COLUMBUS, Ohio — Ohio is replacing several prison transport vans, adding cameras to them and installing individual segregation cells on board for the most violent and dangerous inmates, the state prison system said Friday.

The state will also load inmates into vans based on three levels of risk and will transport inmates alone who represent “an extraordinary safety risk,” the prison system said.

The changes announced by the Department of Rehabilitation and Correction follow an investigation into the 2017 strangling death of an inmate riding in a prison van during a medical run.

Prisoner Casey Pigge pleaded guilty in September to killing fellow inmate David Johnson with a restraining chain as they rode on a transport van.

“I guess you never seen that on a bus before,” Pigge boasted to the surviving inmates after Johnson’s killing, according to highway patrol records. Johnson was serving an eight-year sentence for sexual battery.

Pigge was sentenced to 25 years behind bars for killing Johnson. Pigge is also serving a life sentence for using a brick to kill cellmate Luther Wade in 2016, and 30 years to life for fatally slitting the throat of his girlfriend’s mother in 2008.

Pigge’s violent behavior wasn’t over after killing Johnson, however, according to prison authorities.

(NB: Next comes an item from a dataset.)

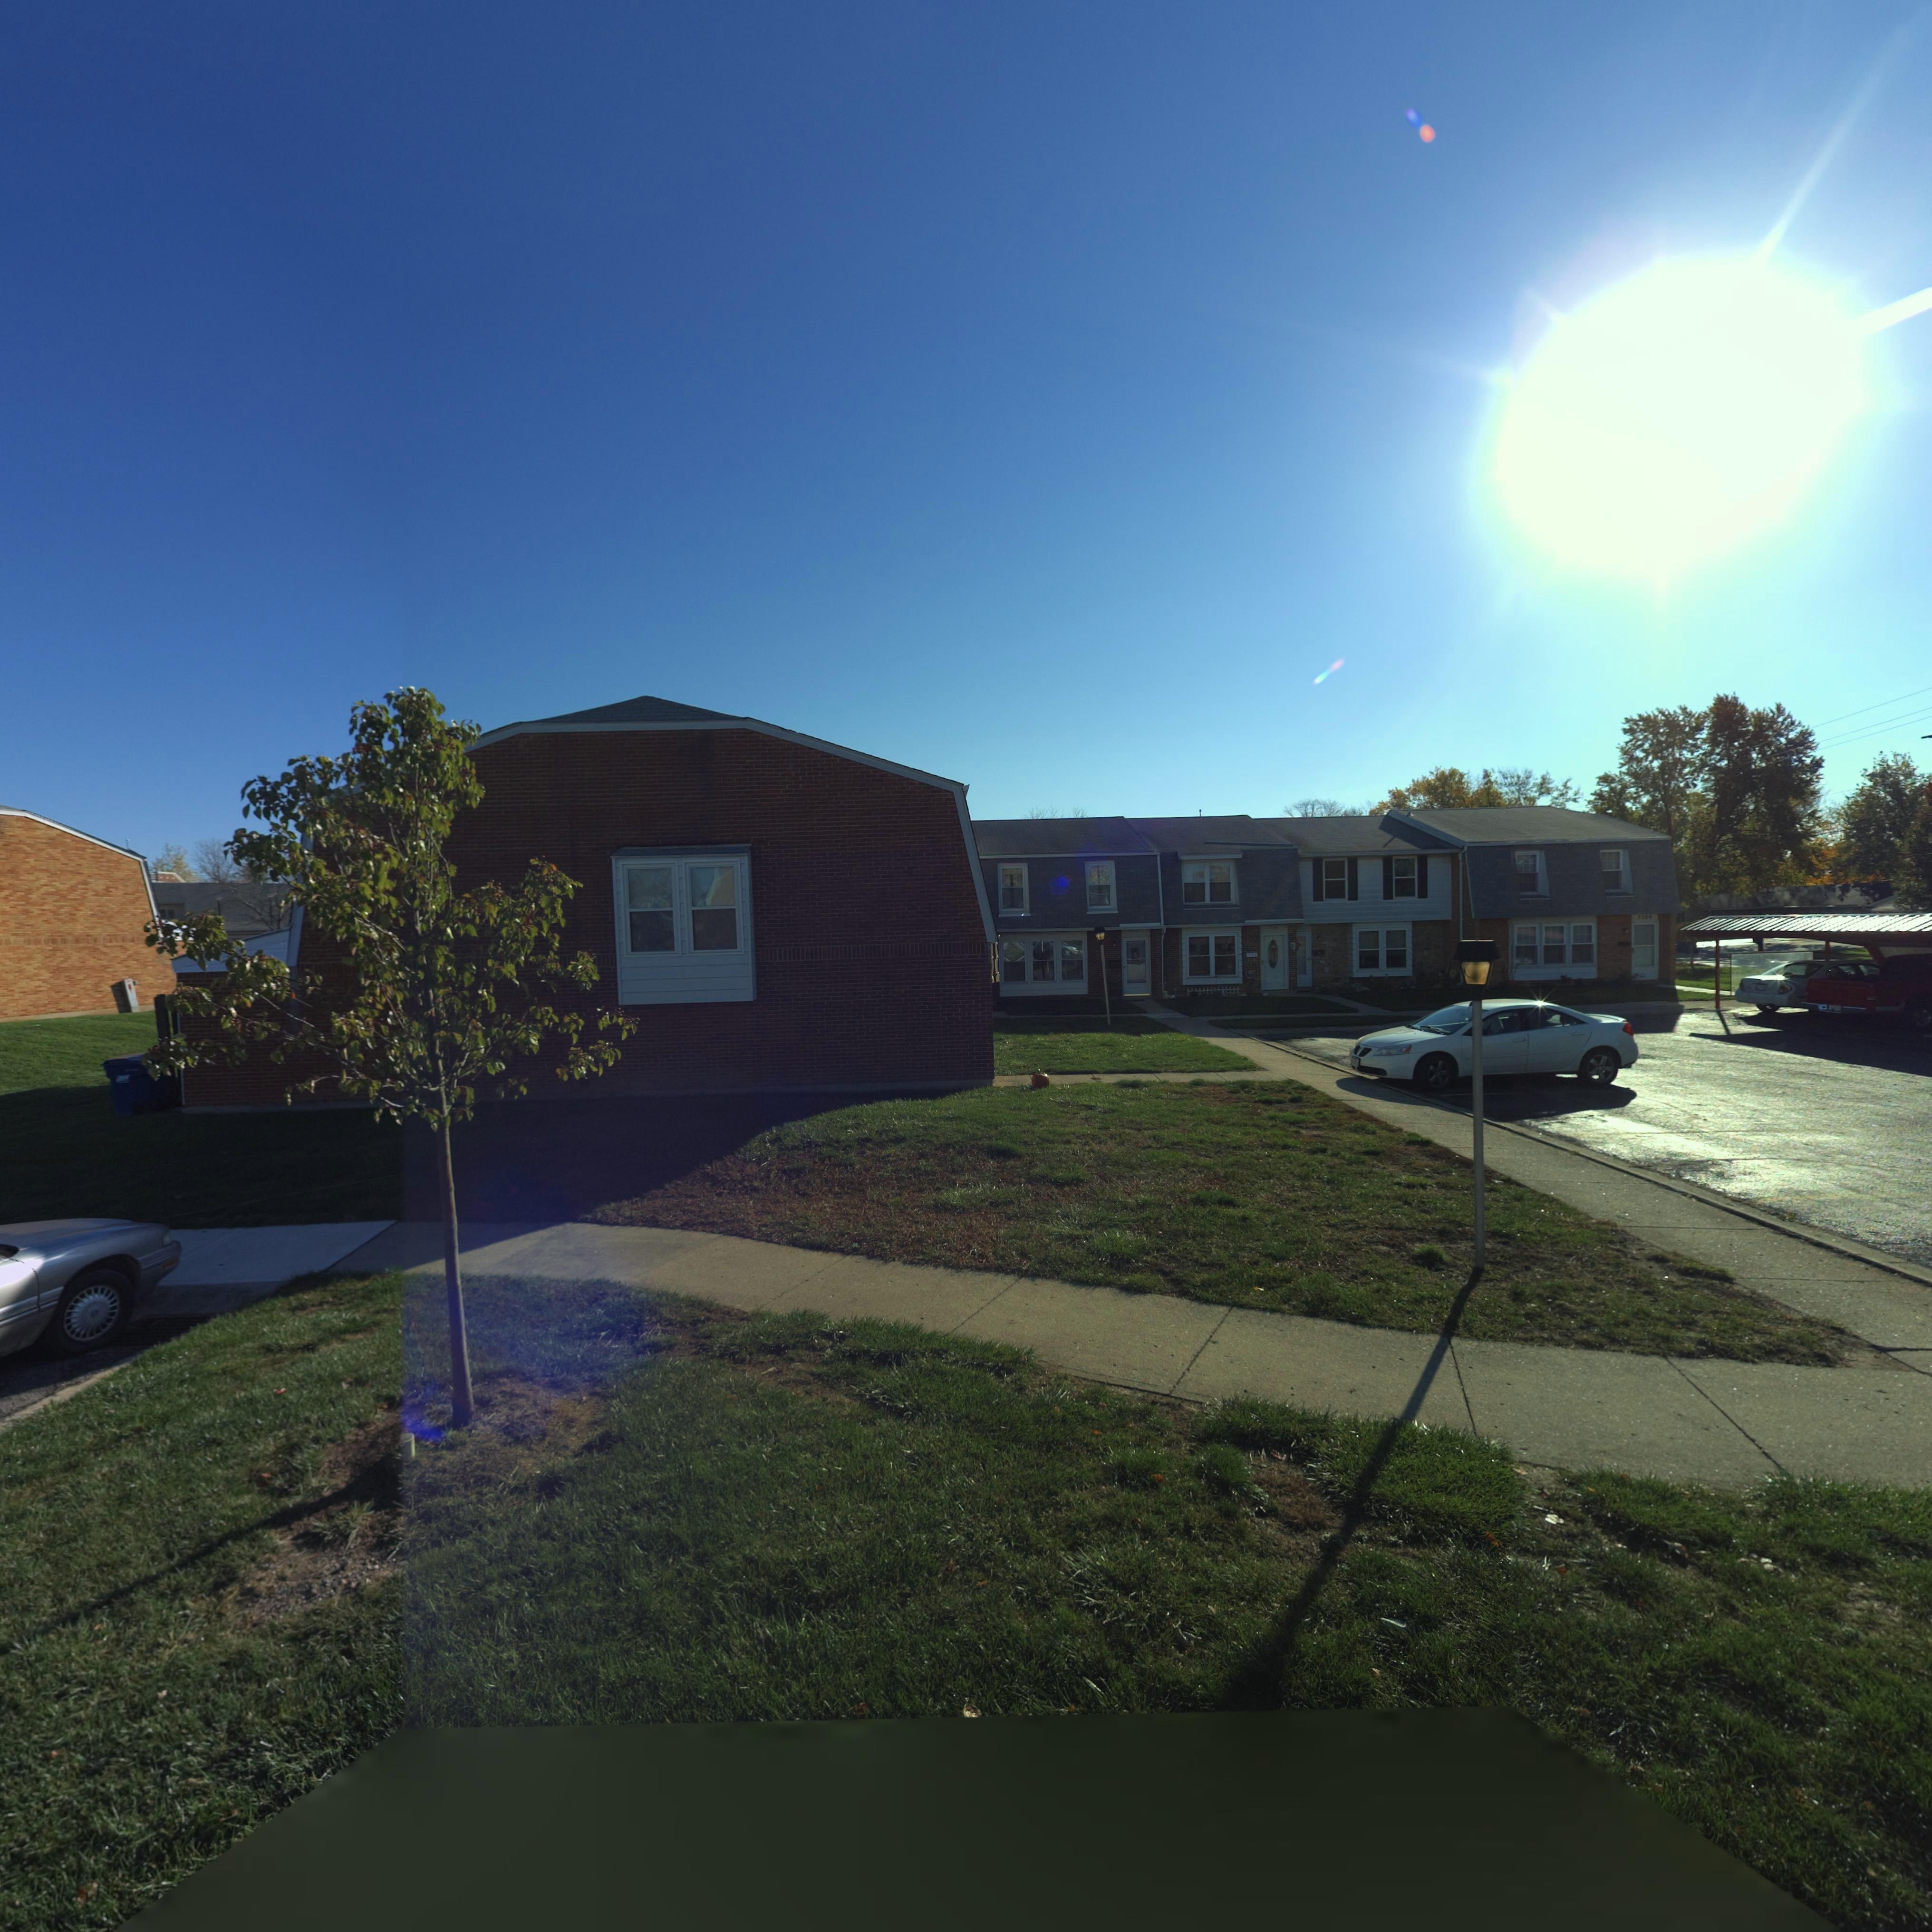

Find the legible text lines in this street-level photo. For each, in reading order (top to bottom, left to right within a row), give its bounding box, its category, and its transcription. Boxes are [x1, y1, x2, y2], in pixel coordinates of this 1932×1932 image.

[1637, 914, 1652, 920] StreetNumber: 7*0*
[1267, 925, 1273, 929] StreetNumber: 75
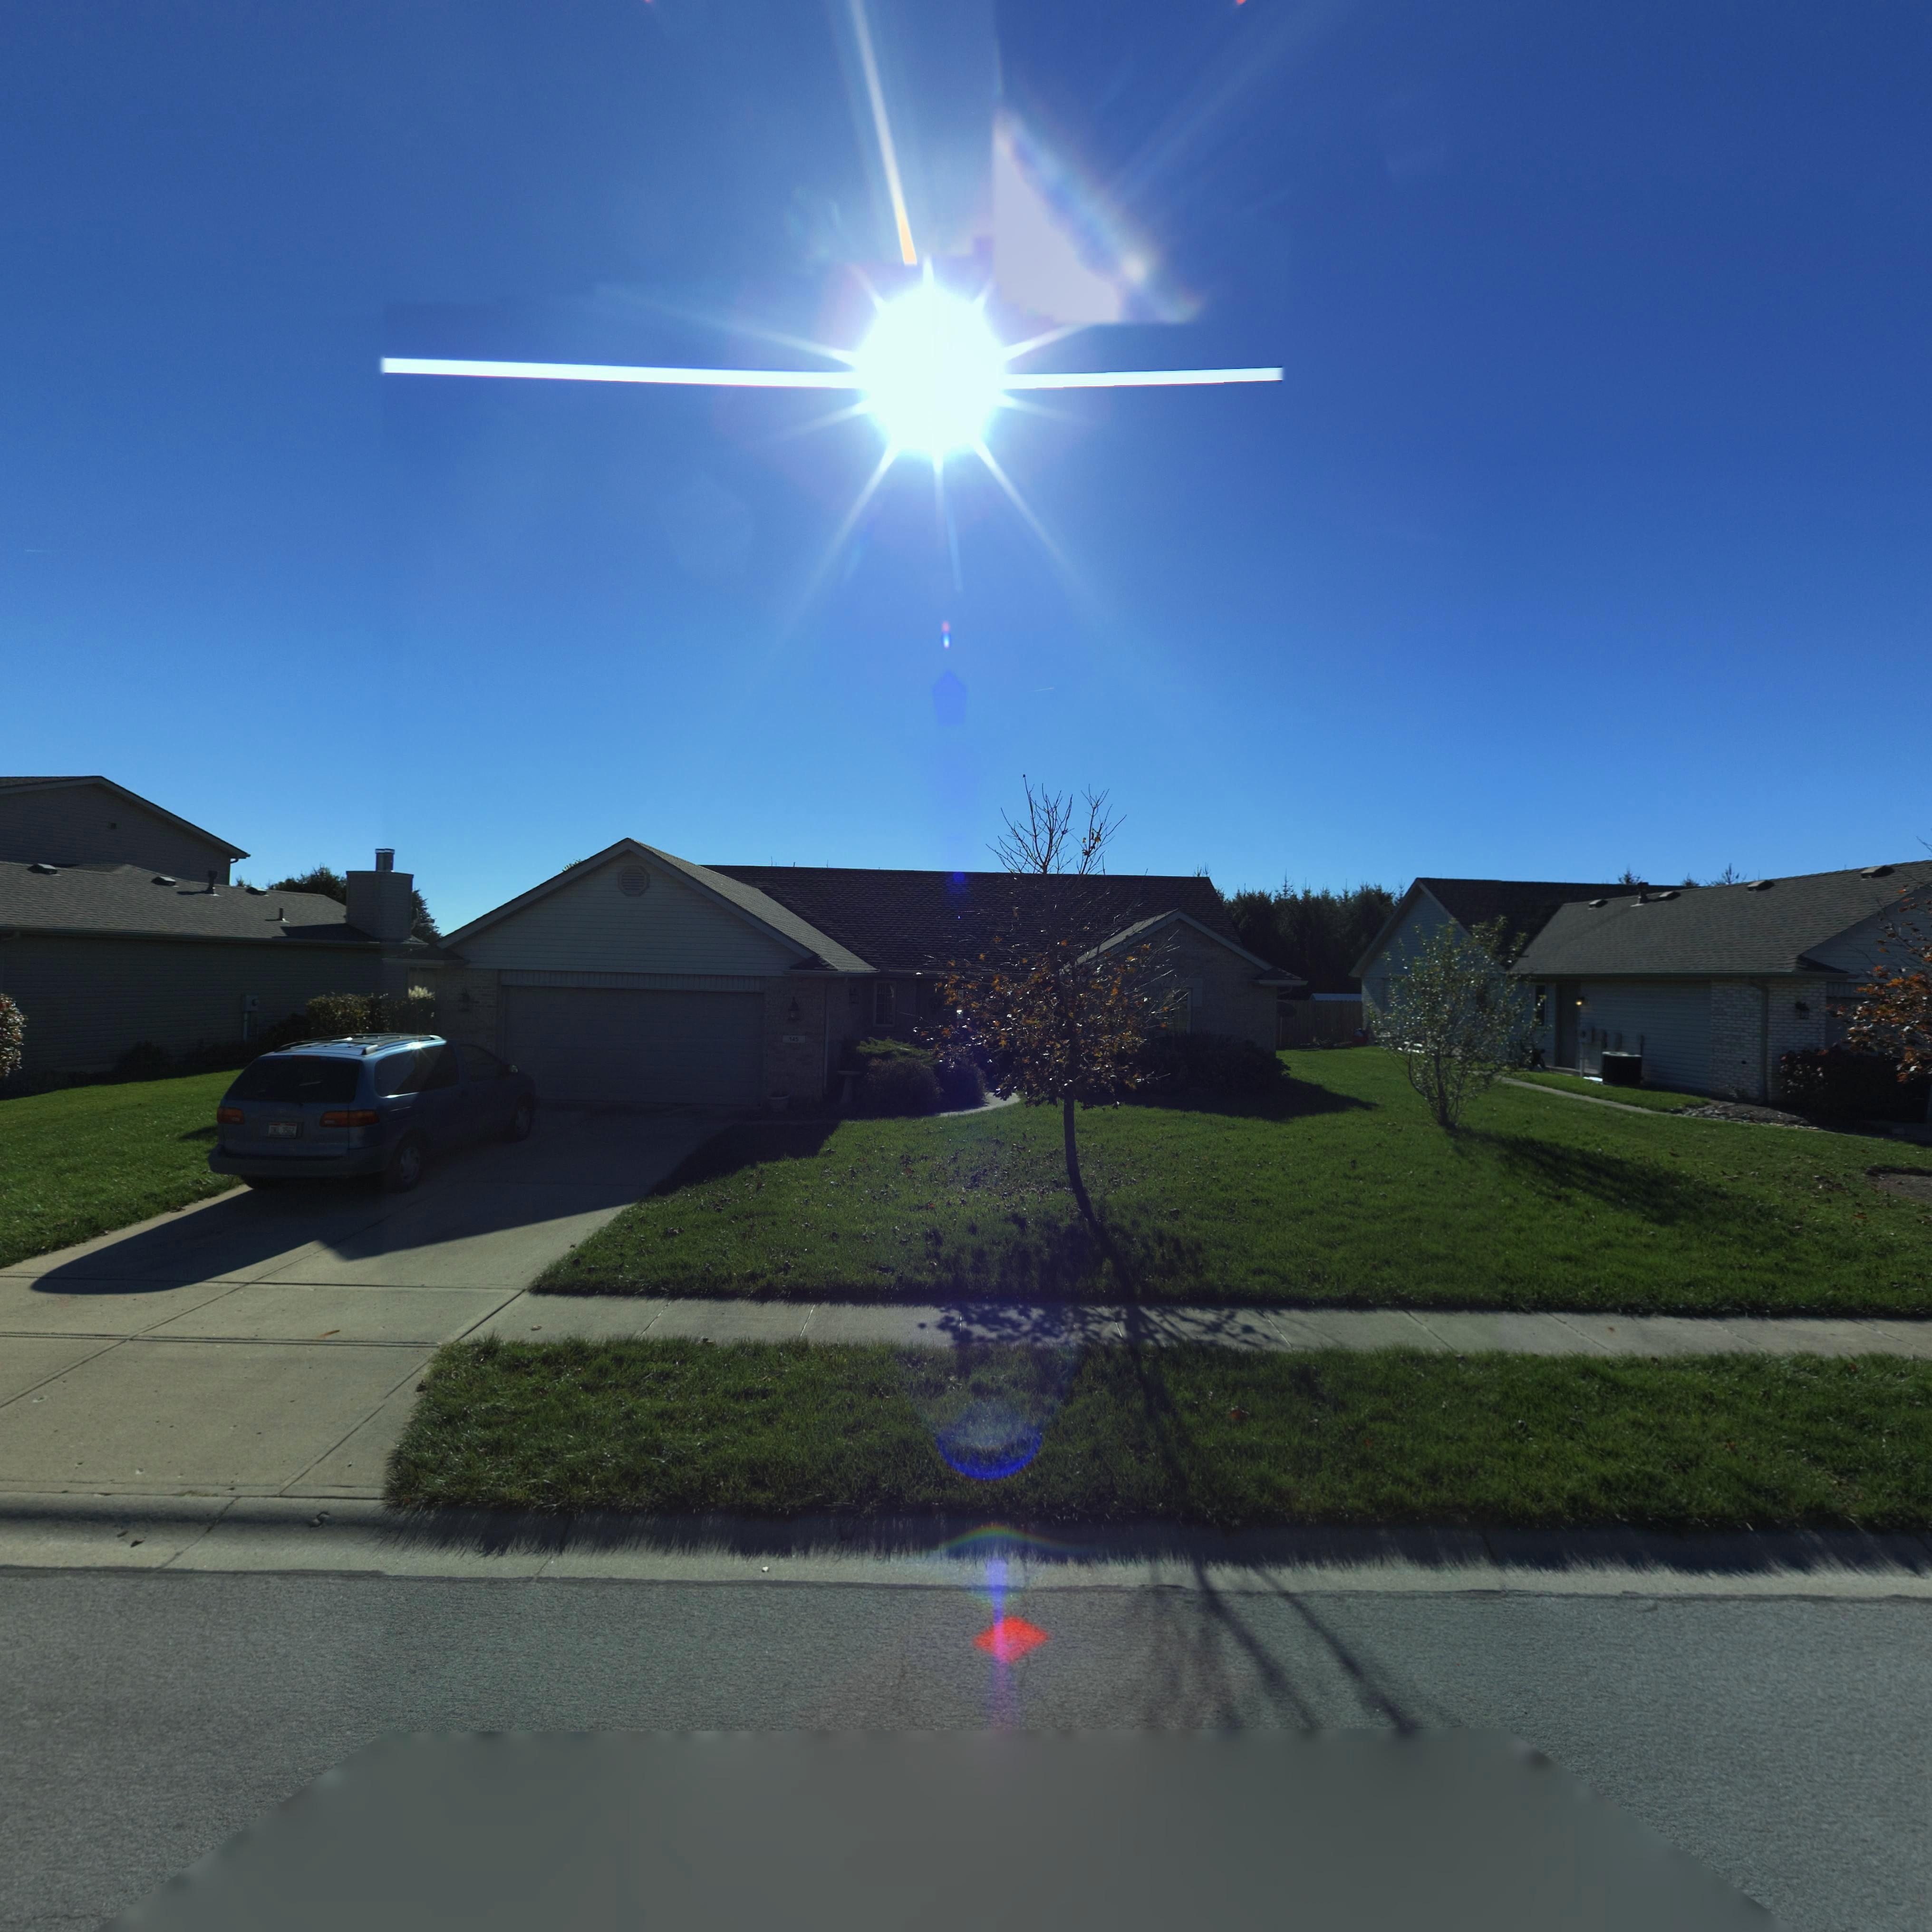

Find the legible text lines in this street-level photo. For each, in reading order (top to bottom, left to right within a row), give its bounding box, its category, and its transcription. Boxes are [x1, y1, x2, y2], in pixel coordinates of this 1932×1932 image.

[789, 1036, 799, 1042] StreetNumber: 145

Pigge and another inmate stabbed a prison guard multiple times in February, according to the prison system and the union representing Ohio prison guards.

Other changes to transport policies announced by the prison system Friday include:

— Increasing hands-on training for prison guards transporting inmates and expanding random checks of inmates’ van restraints.

— Adding GPS tracking to vans.

— Directing wardens to ensure all guards transporting inmates are properly trained.